Jahrzehntelang wird stereotypartig die Parole verbreitet, wonach Zeitarbeit mit prekärer Beschäftigung zu schlechten Arbeitsbedingungen gleichzusetzen sei. Jetzt verdienen die Zeitarbeitnehmerinnen und Zeitarbeitnehmer in den Gesundheitsberufen mehr als deren stammbeschäftigte Kolleginnen und Kollegen – und haben zudem bessere Arbeitszeitmodelle sowie verlässlichere Schichteinsatzpläne!

Dieses Szenario geht aus Sicht der Politik in Berlin auf keinen Fall!

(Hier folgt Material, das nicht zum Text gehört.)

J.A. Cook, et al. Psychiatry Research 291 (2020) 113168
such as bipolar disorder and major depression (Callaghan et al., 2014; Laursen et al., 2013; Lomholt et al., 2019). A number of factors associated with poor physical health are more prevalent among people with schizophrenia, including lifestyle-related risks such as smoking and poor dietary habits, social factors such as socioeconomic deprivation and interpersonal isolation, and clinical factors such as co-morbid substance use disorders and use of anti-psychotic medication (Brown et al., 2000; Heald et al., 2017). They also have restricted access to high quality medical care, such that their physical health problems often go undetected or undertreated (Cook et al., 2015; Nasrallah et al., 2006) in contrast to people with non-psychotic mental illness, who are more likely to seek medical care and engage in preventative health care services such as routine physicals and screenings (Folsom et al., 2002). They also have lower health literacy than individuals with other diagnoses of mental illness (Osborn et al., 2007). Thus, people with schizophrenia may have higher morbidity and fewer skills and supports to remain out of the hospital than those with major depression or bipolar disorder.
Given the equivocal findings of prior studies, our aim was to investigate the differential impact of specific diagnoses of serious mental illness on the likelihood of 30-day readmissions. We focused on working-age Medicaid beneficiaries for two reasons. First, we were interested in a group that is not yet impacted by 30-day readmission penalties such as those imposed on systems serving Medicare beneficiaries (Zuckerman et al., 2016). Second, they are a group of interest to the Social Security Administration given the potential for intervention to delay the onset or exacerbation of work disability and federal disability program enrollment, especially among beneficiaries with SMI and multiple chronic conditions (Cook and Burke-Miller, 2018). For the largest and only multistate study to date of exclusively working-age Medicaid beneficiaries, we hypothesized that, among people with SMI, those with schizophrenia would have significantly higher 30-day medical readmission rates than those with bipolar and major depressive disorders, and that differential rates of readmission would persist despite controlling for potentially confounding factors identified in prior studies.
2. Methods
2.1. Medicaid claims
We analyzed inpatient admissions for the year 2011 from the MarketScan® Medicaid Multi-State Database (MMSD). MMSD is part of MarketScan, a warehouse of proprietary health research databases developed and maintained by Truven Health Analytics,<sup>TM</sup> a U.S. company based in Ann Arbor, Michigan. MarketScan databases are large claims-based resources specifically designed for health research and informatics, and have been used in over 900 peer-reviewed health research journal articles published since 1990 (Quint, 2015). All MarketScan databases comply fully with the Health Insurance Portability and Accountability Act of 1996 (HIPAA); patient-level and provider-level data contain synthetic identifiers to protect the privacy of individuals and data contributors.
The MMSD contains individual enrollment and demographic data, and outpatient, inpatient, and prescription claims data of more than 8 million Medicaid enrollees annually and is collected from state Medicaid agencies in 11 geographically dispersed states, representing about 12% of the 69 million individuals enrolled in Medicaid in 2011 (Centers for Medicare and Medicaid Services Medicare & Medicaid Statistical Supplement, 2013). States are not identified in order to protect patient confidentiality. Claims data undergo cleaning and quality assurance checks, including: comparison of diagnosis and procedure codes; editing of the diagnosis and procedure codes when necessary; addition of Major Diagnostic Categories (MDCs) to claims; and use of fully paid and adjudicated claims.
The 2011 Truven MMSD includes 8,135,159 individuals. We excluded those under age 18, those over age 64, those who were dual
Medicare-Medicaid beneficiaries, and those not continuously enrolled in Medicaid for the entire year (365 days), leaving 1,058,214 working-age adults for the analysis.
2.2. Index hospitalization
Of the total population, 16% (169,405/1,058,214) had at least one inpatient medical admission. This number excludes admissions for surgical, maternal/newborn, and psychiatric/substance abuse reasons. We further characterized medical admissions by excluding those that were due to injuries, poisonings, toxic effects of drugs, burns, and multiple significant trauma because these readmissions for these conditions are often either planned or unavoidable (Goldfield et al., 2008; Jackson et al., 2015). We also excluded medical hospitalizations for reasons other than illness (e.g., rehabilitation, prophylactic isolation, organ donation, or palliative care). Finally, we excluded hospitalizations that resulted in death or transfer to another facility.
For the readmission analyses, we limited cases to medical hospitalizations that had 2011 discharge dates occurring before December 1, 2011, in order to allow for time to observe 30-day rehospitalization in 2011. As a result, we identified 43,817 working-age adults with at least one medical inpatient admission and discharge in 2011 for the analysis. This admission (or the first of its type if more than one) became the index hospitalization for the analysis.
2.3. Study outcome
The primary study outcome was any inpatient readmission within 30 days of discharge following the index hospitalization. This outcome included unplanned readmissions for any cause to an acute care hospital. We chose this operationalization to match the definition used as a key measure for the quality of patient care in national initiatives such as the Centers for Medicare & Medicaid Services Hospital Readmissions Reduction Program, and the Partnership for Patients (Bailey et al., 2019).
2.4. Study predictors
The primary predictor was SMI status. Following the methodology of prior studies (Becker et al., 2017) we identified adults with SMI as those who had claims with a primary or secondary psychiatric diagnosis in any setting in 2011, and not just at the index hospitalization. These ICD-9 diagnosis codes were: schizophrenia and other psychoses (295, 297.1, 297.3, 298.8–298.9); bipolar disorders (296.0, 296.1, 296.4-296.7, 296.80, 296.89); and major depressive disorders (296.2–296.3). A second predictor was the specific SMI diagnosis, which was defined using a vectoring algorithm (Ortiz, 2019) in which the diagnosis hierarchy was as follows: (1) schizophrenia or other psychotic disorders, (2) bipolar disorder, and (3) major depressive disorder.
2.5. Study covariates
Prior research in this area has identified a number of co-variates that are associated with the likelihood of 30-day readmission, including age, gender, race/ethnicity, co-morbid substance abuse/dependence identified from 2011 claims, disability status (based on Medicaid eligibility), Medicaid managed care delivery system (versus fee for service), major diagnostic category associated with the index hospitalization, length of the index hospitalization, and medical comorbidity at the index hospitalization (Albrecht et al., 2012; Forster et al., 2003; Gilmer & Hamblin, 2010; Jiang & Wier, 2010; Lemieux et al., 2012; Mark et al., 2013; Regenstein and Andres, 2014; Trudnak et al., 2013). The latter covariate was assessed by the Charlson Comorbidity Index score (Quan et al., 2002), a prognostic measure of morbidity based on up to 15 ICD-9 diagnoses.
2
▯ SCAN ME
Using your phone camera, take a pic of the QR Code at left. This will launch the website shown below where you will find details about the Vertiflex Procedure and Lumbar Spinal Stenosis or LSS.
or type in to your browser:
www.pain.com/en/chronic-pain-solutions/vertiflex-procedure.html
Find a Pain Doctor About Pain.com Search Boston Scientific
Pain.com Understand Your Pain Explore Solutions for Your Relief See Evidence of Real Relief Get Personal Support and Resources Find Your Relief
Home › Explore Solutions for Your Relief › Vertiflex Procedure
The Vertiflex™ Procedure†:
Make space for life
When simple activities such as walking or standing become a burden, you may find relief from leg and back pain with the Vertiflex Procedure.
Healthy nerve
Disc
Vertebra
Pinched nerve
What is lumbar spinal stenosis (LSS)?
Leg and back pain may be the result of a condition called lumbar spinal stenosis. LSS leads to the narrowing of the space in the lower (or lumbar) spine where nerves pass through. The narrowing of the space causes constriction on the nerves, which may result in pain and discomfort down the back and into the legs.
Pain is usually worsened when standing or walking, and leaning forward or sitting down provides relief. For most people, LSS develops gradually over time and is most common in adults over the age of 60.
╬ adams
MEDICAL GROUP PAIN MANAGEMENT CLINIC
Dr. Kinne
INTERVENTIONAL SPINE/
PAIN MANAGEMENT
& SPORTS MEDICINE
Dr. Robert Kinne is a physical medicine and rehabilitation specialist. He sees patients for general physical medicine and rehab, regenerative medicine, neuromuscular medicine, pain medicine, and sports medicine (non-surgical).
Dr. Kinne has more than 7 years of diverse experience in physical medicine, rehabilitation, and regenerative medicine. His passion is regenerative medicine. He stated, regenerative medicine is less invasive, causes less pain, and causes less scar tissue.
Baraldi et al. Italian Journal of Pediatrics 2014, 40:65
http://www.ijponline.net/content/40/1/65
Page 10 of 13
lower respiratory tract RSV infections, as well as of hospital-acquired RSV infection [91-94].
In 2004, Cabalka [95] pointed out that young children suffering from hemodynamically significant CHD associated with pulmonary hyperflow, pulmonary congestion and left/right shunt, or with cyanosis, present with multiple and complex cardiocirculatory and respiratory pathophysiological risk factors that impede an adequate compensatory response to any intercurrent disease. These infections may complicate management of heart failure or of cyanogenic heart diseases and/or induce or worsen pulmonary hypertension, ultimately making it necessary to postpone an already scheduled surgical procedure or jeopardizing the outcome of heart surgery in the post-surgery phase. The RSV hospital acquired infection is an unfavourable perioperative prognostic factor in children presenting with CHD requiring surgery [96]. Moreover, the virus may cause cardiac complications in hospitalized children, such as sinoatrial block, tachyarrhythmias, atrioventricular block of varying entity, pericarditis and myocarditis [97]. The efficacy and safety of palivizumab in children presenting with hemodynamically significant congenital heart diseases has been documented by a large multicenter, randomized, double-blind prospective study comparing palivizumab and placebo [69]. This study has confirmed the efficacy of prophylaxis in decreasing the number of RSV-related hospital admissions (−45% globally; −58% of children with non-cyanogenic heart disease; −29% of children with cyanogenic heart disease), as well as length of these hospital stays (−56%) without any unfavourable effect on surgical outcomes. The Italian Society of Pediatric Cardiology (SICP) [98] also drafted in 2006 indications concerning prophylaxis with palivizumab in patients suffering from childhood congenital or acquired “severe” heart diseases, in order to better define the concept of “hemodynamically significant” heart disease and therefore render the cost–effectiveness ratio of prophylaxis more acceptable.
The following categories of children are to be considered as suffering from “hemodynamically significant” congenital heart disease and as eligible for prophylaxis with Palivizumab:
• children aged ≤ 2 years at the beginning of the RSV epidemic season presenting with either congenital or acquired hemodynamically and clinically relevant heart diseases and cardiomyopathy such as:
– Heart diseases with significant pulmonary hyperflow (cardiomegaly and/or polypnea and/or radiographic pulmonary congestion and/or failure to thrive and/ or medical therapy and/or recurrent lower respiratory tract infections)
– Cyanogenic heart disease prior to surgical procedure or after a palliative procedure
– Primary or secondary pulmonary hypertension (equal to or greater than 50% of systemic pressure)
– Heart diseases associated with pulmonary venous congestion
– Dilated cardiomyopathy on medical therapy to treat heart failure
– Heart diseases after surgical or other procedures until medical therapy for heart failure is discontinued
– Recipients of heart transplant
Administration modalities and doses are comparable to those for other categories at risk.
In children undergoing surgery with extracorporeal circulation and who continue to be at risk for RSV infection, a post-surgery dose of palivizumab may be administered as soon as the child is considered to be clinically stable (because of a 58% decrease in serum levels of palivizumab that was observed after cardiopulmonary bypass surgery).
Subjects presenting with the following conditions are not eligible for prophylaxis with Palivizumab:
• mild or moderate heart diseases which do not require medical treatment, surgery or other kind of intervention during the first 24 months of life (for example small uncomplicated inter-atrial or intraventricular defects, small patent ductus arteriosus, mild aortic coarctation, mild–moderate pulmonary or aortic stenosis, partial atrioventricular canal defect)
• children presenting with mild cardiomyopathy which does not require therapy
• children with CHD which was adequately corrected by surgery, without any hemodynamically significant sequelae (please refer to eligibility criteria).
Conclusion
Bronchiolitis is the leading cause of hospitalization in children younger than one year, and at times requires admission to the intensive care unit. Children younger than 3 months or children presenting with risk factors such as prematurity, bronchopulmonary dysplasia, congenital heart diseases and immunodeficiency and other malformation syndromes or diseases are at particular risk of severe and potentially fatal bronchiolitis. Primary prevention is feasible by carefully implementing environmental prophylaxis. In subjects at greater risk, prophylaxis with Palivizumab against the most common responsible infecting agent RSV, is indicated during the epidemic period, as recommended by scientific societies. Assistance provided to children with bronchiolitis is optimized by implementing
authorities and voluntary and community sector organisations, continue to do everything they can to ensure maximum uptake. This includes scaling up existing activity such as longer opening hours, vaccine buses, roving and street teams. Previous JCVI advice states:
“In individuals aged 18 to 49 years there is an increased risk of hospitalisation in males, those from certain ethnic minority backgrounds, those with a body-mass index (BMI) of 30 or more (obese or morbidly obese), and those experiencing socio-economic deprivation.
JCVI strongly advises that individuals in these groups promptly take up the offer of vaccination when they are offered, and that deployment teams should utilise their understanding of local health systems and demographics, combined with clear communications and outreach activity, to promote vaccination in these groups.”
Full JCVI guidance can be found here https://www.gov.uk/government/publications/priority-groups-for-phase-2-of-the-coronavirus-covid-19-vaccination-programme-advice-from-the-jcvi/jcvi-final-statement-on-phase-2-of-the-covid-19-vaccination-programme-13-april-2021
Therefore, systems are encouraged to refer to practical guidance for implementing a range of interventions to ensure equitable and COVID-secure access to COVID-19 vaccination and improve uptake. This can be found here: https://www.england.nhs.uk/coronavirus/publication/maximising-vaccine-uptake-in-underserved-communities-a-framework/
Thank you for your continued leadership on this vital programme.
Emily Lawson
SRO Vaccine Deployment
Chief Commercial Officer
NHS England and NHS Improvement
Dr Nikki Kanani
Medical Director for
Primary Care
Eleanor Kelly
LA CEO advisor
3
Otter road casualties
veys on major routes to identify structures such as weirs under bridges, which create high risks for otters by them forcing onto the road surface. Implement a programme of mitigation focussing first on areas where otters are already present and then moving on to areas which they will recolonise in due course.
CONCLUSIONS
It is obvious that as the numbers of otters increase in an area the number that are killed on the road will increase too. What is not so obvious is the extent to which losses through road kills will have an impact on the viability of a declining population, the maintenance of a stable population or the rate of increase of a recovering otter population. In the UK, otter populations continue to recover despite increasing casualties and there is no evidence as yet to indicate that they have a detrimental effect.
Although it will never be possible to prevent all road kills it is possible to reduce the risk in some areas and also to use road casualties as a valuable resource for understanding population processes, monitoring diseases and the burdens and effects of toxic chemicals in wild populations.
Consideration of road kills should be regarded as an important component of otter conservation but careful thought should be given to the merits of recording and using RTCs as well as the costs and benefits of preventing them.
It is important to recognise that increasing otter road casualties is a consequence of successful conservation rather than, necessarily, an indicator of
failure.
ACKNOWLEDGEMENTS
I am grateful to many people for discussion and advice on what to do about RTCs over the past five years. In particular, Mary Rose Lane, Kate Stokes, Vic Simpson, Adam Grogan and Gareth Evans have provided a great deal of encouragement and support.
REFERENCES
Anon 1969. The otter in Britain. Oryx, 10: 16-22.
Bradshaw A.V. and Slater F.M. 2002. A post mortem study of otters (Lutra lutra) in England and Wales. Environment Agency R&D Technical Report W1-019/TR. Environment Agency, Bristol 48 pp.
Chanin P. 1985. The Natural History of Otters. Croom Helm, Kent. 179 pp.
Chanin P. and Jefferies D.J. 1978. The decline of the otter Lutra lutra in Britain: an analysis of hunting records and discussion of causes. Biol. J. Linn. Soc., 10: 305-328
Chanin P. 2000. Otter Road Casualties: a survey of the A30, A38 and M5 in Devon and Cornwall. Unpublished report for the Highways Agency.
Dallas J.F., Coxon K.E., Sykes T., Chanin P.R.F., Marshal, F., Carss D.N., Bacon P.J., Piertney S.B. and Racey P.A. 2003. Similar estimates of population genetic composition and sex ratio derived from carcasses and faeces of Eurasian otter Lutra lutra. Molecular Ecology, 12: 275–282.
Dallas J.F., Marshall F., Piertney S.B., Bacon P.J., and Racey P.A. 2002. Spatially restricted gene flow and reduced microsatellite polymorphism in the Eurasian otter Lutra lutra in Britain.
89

Schon ist der ambitionierte Gesundheitsminister Jens Spahn mit einem 'pfiffigen Taschenspielertrick' auf der politischen Bühne 'genial' in Erscheinung getreten. Die Refinanzierung der Kosten für externes Pflegepersonal ohne direktes Beschäftigungsverhältnis mit den Krankenhäusern wird auf die einschlägigen Tarifentgelte im Sinne von Equal Pay gedeckelt. Die gute Nachricht für Personaldienstleister im Gesundheitswesen lautet: Damit die Krankenhäuser ihren Versorgungsauftrag verantwortlich umsetzen und die umfangreiche Ausweitung der Pflegepersonaluntergrenzen ab 2020 realisieren können, haben sie keine andere Wahl. Sie müssen und werden weiterhin auf Zeitarbeit zurückgreifen!

Fazit

Die Ursächlichkeit der personalpolitischen Probleme in den Kliniken liegt nicht in der Zusammenarbeit mit den Personaldienstleistern begründet. Ich kann mir gut vorstellen, dass die geplante Gesetzesänderung vermutlich erst ab 2021 in Kraft treten wird, weil die Pflegebudgetverhandlungen und die Herausnahme der Kosten für Zeitarbeitnehmer aus den Fallpauschalen eine äußerst komplexe Materie darstellen. Der Gesetzgeber ist meines Erachtens von der aktuellen, personalpolitischen Realität der Krankenhausbetriebe meilenweit entfernt. An dieser Stelle fällt mir ein Zitat des Komikers und Kabarettisten Dieter Hallervorden ein: "Manche Politiker muss man behandeln wie rohe Eier. Und wie behandelt man rohe Eier? Man haut sie in die Pfanne."